> TASK GOAL
Print each of the rows below without changing a single character.

(Rows excerpted from a collection)
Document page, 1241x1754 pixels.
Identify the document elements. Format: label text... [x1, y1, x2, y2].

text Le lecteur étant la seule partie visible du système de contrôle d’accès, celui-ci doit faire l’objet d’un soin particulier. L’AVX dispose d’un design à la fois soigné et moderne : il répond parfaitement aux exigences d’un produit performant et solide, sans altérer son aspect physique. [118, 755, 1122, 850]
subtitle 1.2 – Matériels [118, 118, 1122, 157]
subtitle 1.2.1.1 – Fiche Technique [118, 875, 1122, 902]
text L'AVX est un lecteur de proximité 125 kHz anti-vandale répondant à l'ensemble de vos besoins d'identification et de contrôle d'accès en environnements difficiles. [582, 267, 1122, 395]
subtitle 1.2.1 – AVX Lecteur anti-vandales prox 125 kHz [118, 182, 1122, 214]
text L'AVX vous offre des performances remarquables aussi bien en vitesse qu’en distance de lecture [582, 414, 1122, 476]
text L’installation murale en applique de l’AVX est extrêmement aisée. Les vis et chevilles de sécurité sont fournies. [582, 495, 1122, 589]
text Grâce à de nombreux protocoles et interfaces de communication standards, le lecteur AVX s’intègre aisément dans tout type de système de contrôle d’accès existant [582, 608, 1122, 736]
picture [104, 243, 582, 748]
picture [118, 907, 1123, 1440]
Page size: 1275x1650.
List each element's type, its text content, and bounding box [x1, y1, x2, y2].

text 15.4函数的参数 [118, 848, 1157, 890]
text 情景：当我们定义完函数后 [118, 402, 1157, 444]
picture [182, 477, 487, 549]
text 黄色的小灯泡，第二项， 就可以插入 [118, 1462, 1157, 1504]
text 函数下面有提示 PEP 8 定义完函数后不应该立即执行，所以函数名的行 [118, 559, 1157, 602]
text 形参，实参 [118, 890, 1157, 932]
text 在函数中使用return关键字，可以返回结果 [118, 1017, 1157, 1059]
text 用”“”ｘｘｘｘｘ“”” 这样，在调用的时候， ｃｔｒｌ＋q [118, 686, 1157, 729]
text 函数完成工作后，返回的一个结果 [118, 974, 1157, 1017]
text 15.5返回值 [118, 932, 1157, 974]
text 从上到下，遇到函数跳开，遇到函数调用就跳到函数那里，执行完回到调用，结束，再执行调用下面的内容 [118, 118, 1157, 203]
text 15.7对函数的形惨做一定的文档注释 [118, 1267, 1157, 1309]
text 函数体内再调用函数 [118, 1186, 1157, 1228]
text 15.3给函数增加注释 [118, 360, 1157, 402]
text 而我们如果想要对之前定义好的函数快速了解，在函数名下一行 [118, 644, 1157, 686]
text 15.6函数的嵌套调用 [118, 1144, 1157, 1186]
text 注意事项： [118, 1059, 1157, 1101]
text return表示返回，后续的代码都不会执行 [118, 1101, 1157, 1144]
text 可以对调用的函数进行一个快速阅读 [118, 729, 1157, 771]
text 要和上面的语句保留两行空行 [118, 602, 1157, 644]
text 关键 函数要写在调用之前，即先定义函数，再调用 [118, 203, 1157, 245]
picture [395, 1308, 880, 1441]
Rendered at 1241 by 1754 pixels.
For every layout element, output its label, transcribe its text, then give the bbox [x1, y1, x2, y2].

> RIGHT ANSWER
Document page, 1241x1754 pixels.
Identify the document elements. Format: label text... [x1, y1, x2, y2].

text Le lecteur étant la seule partie visible du système de contrôle d’accès, celui-ci doit faire l’objet d’un soin particulier. L’AVX dispose d’un design à la fois soigné et moderne : il répond parfaitement aux exigences d’un produit performant et solide, sans altérer son aspect physique. [118, 755, 1122, 850]
subtitle 1.2 – Matériels [118, 118, 1122, 157]
subtitle 1.2.1.1 – Fiche Technique [118, 875, 1122, 902]
text L'AVX est un lecteur de proximité 125 kHz anti-vandale répondant à l'ensemble de vos besoins d'identification et de contrôle d'accès en environnements difficiles. [582, 267, 1122, 395]
subtitle 1.2.1 – AVX Lecteur anti-vandales prox 125 kHz [118, 182, 1122, 214]
text L'AVX vous offre des performances remarquables aussi bien en vitesse qu’en distance de lecture [582, 414, 1122, 476]
text L’installation murale en applique de l’AVX est extrêmement aisée. Les vis et chevilles de sécurité sont fournies. [582, 495, 1122, 589]
text Grâce à de nombreux protocoles et interfaces de communication standards, le lecteur AVX s’intègre aisément dans tout type de système de contrôle d’accès existant [582, 608, 1122, 736]
picture [104, 243, 582, 748]
picture [118, 907, 1123, 1440]
Page size: 1275x1650.
List each element's type, its text content, and bounding box [x1, y1, x2, y2].

text 15.4函数的参数 [118, 848, 1157, 890]
text 情景：当我们定义完函数后 [118, 402, 1157, 444]
picture [182, 477, 487, 549]
text 黄色的小灯泡，第二项， 就可以插入 [118, 1462, 1157, 1504]
text 函数下面有提示 PEP 8 定义完函数后不应该立即执行，所以函数名的行 [118, 559, 1157, 602]
text 形参，实参 [118, 890, 1157, 932]
text 在函数中使用return关键字，可以返回结果 [118, 1017, 1157, 1059]
text 用”“”ｘｘｘｘｘ“”” 这样，在调用的时候， ｃｔｒｌ＋q [118, 686, 1157, 729]
text 函数完成工作后，返回的一个结果 [118, 974, 1157, 1017]
text 15.5返回值 [118, 932, 1157, 974]
text 从上到下，遇到函数跳开，遇到函数调用就跳到函数那里，执行完回到调用，结束，再执行调用下面的内容 [118, 118, 1157, 203]
text 15.7对函数的形惨做一定的文档注释 [118, 1267, 1157, 1309]
text 函数体内再调用函数 [118, 1186, 1157, 1228]
text 15.3给函数增加注释 [118, 360, 1157, 402]
text 而我们如果想要对之前定义好的函数快速了解，在函数名下一行 [118, 644, 1157, 686]
text 15.6函数的嵌套调用 [118, 1144, 1157, 1186]
text 注意事项： [118, 1059, 1157, 1101]
text return表示返回，后续的代码都不会执行 [118, 1101, 1157, 1144]
text 可以对调用的函数进行一个快速阅读 [118, 729, 1157, 771]
text 要和上面的语句保留两行空行 [118, 602, 1157, 644]
text 关键 函数要写在调用之前，即先定义函数，再调用 [118, 203, 1157, 245]
picture [395, 1308, 880, 1441]
Rendered at 1241 by 1754 pixels.
For every layout element, output its label, transcribe its text, then give the bbox [x1, y1, x2, y2].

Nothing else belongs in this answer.